Sundberg también hizo un balance de lo que salió mal con Just Cause 4, señalando que las dinámicas internas y presiones externas afectaron la calidad del juego. Admitió que parte de los problemas se debieron a su propio alejamiento del liderazgo creativo hacia roles más corporativos, así como a problemas con el editor y la composición del equipo. Además, lanzó una crítica general sobre Avalanche, indicando que el estudio necesita recuperar la chispa, arriesgarse y hacer juegos que otros consideraron imposibles.
El comentario de Sundberg se dio en medio del interés renovado por Contraband, un proyecto de Xbox desarrollado por Avalanche que salió a la luz en 2021 y luego fue detenido. Sundberg aclaró que él y su equipo fueron los responsables de presentar Contraband a Microsoft en 2017, aunque desde entonces el juego ha sufrido cambios significativos. Este año se confirmó que el proyecto fue archivado, junto con recortes de personal en el estudio.
Según Sundberg, Just Cause no era solo un juego, sino una filosofía de exceso creativo y diversión desenfrenada construida por un equipo específico.
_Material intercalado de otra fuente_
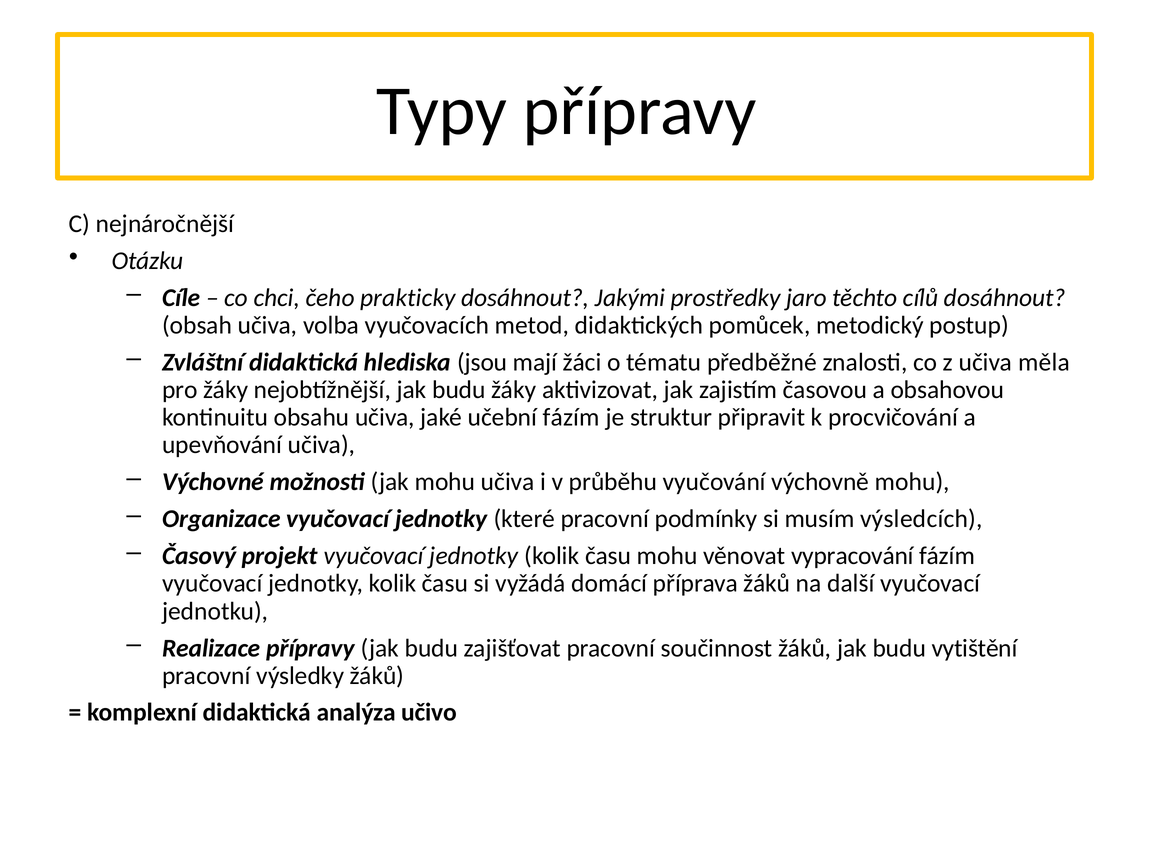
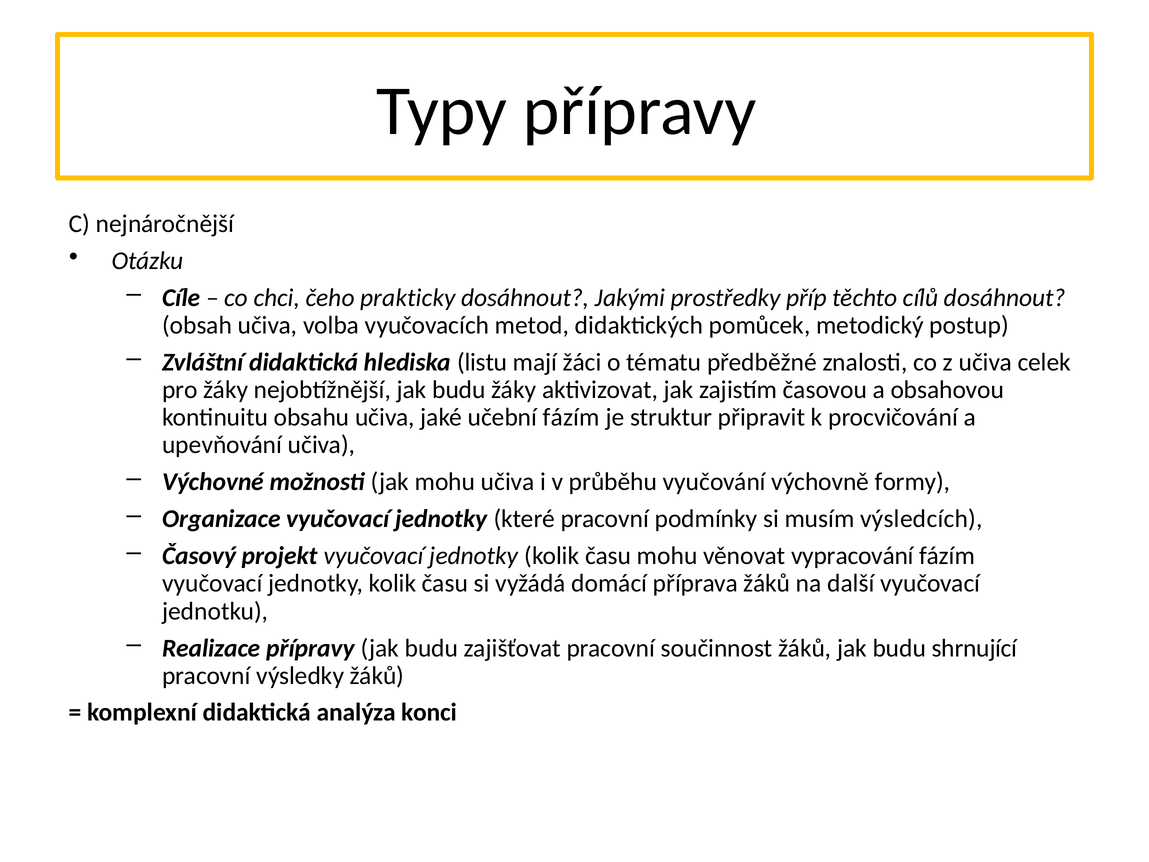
jaro: jaro -> příp
jsou: jsou -> listu
měla: měla -> celek
výchovně mohu: mohu -> formy
vytištění: vytištění -> shrnující
učivo: učivo -> konci
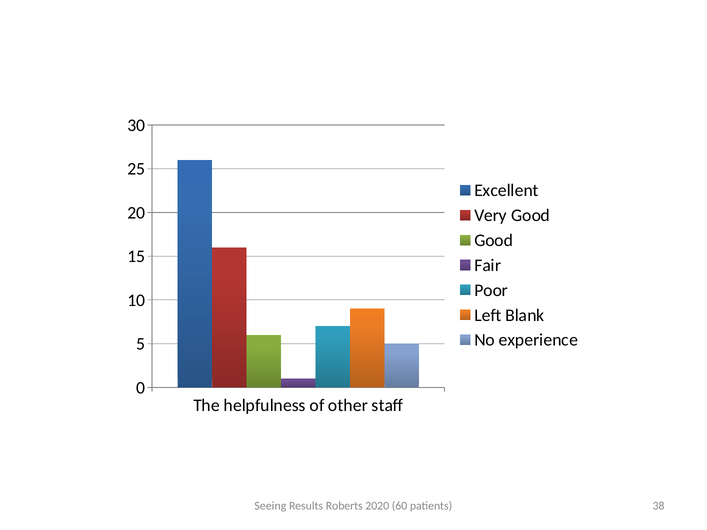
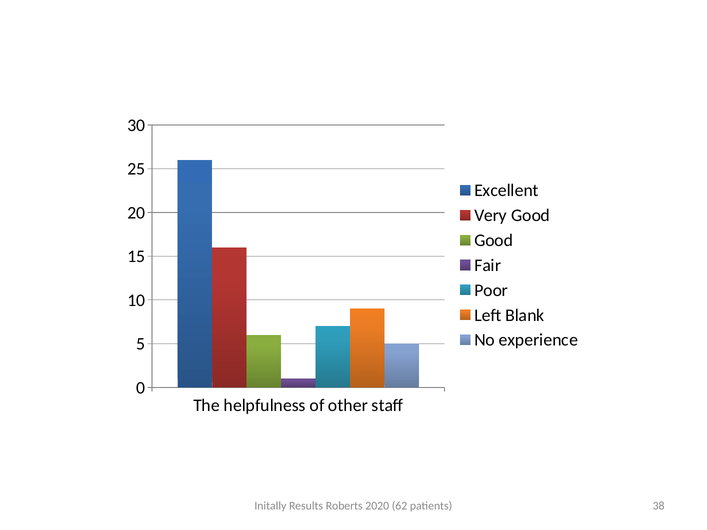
Seeing: Seeing -> Initally
60: 60 -> 62
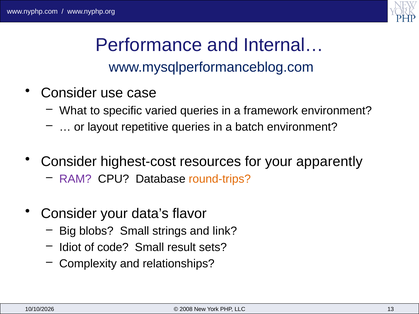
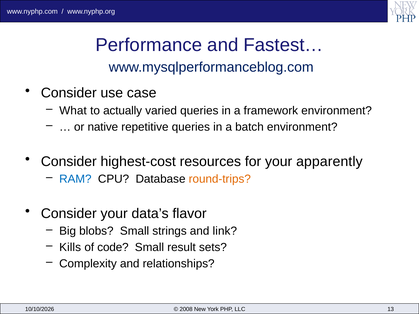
Internal…: Internal… -> Fastest…
specific: specific -> actually
layout: layout -> native
RAM colour: purple -> blue
Idiot: Idiot -> Kills
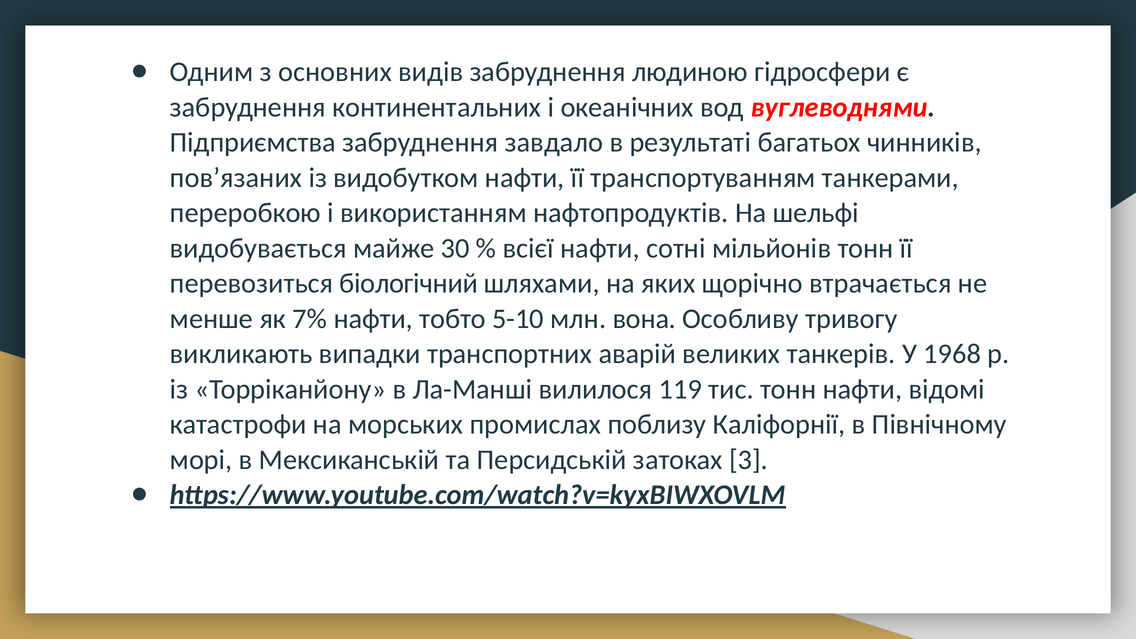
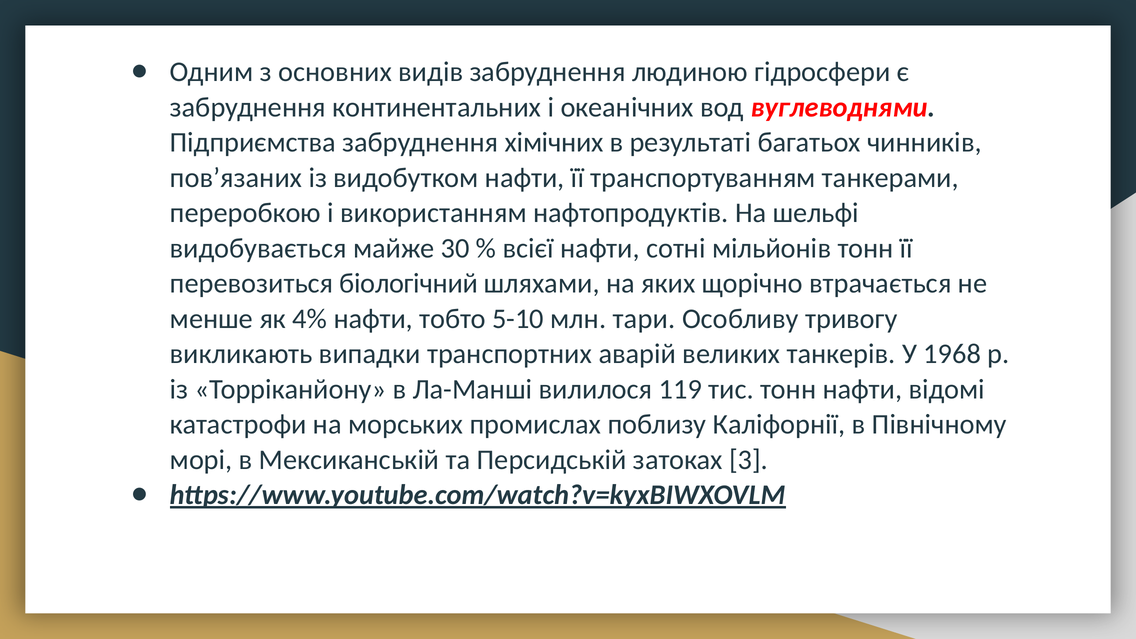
завдало: завдало -> хімічних
7%: 7% -> 4%
вона: вона -> тари
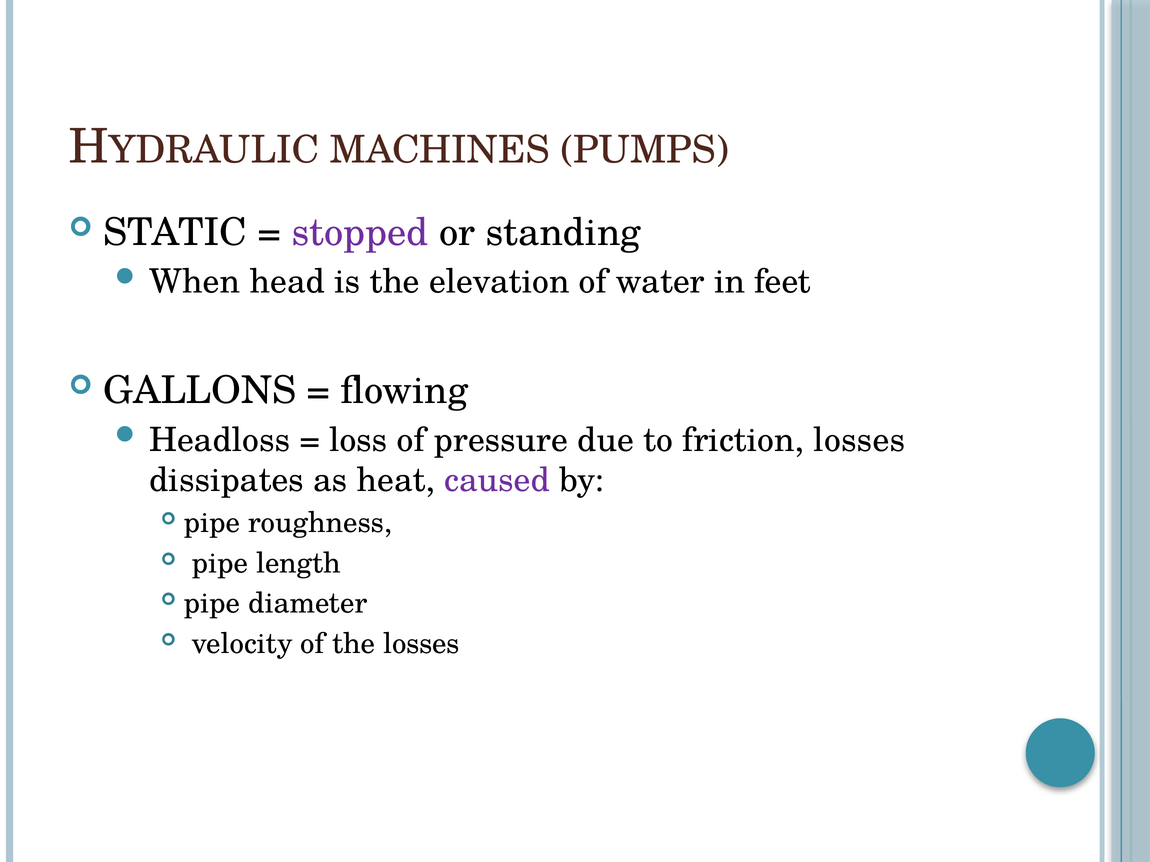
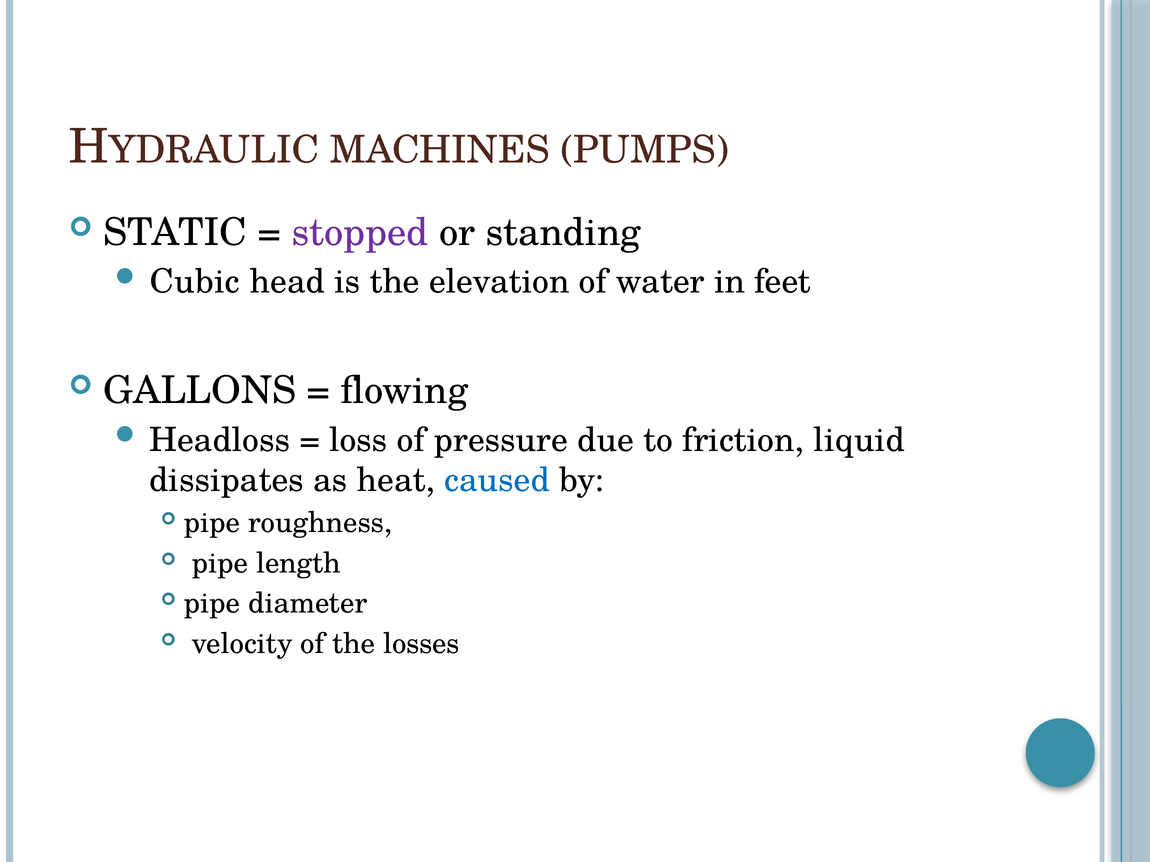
When: When -> Cubic
friction losses: losses -> liquid
caused colour: purple -> blue
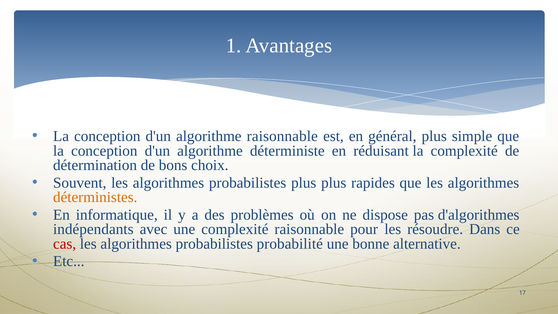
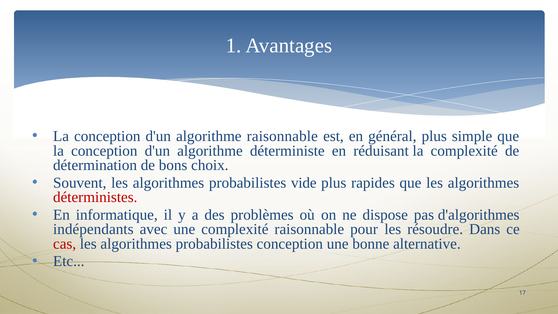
probabilistes plus: plus -> vide
déterministes colour: orange -> red
probabilistes probabilité: probabilité -> conception
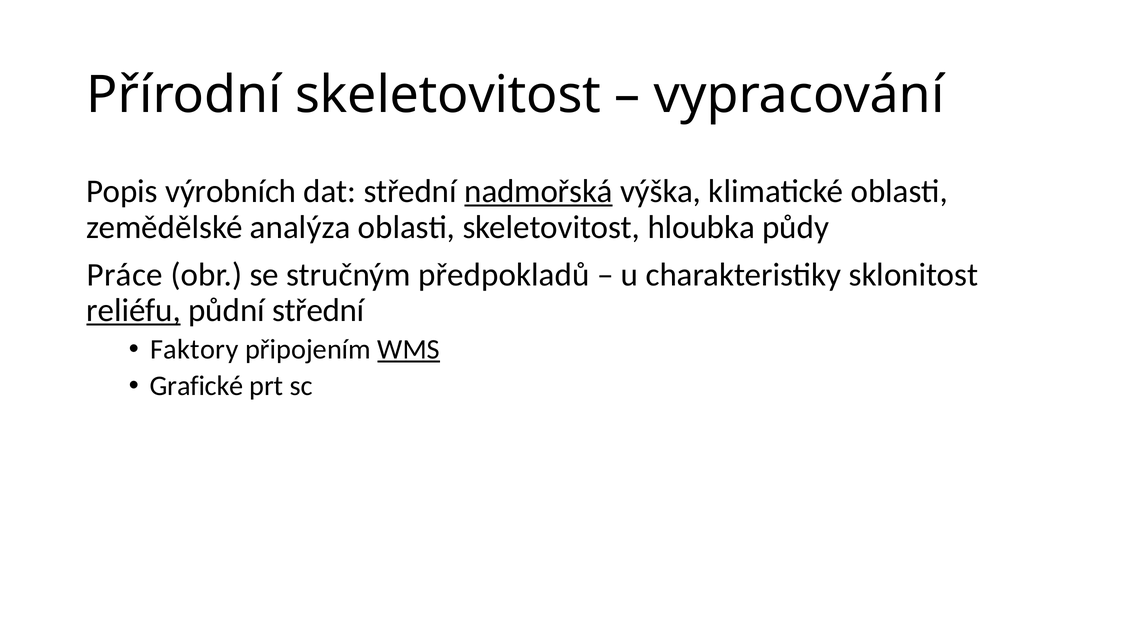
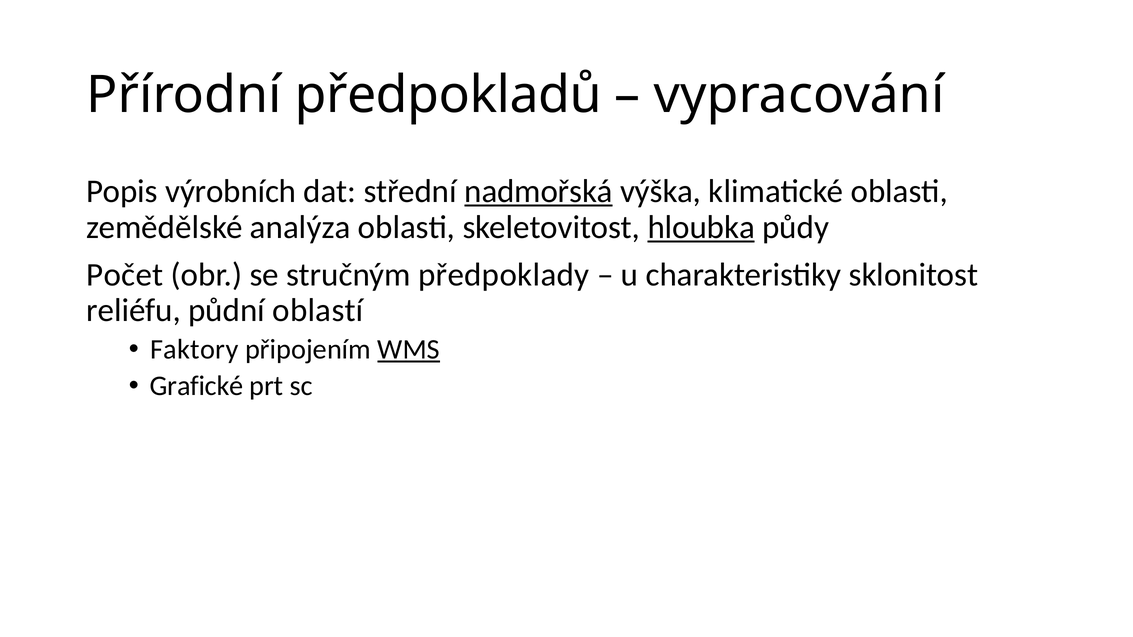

Sin ese equipo, una secuela numerada corre el riesgo de convertirse en un simple ejercicio de marca, perdiendo la esencia que caracterizó a la saga.
En definitiva, Sundberg deja claro que Just Cause 5 no se realizará mientras no exista el equipo original, y enfatiza que mantener la identidad y la creatividad de la serie es más importante que lanzar un nuevo título numérico. La marca sigue viva, pero cualquier futuro proyecto dependerá de mantener el espíritu que hizo única a la franquicia.